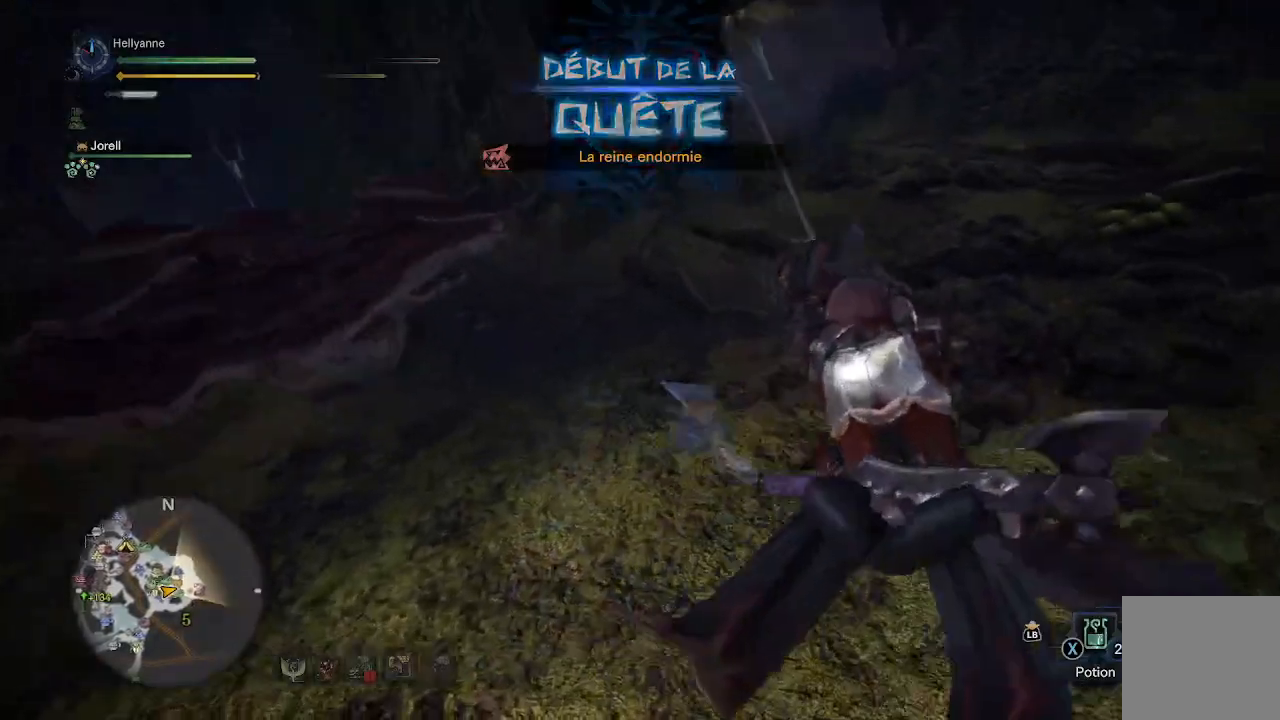
{"buttons": [], "left_stick": "center", "right_stick": "center"}
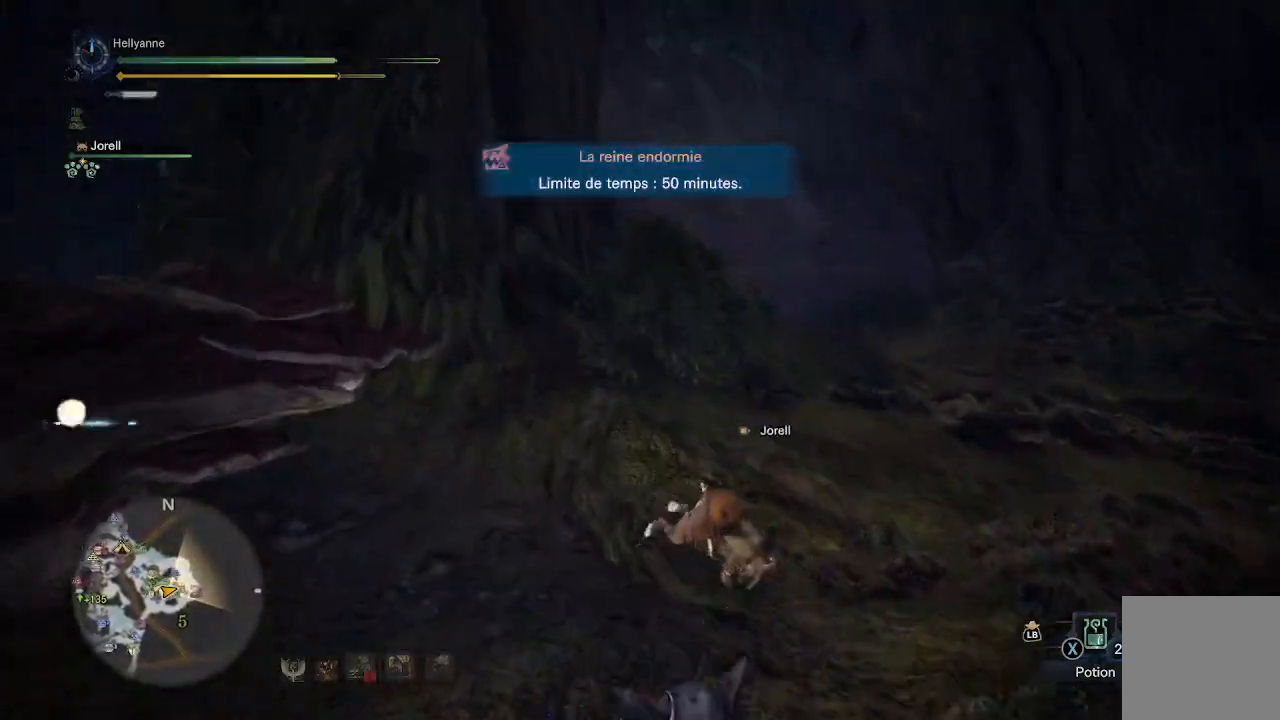
{"buttons": [], "left_stick": "center", "right_stick": "center", "events": [[33, "left_stick", "up"], [83, "left_stick", "up-left"], [283, "left_stick", "center"], [350, "START", "down"], [500, "START", "up"]]}
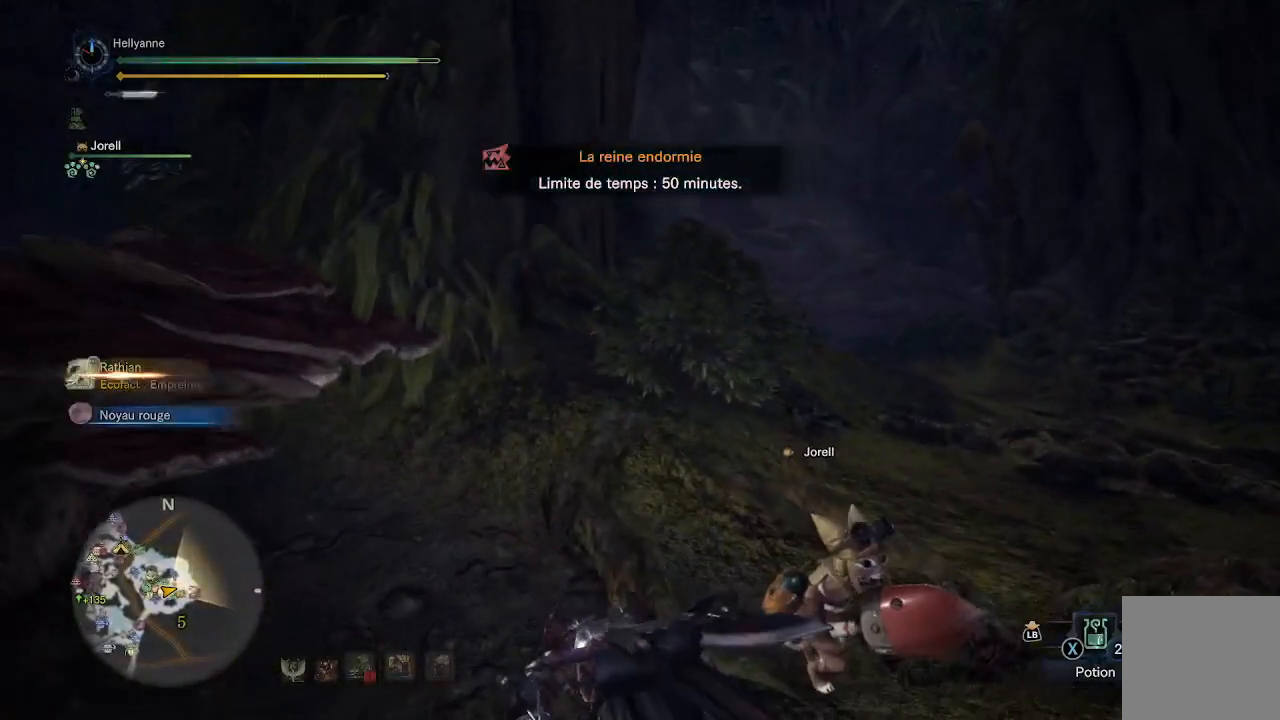
{"buttons": [], "left_stick": "center", "right_stick": "center", "events": [[267, "START", "down"], [433, "START", "up"]]}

**WORK REQUIRED:** Repeat all the material exactly, but keep pictures out of the copy.

**RESULT OF THE TASK:**
{"buttons": [], "left_stick": "center", "right_stick": "center"}
{"buttons": [], "left_stick": "center", "right_stick": "center", "events": [[33, "left_stick", "up"], [83, "left_stick", "up-left"], [283, "left_stick", "center"], [350, "START", "down"], [500, "START", "up"]]}
{"buttons": [], "left_stick": "center", "right_stick": "center", "events": [[267, "START", "down"], [433, "START", "up"]]}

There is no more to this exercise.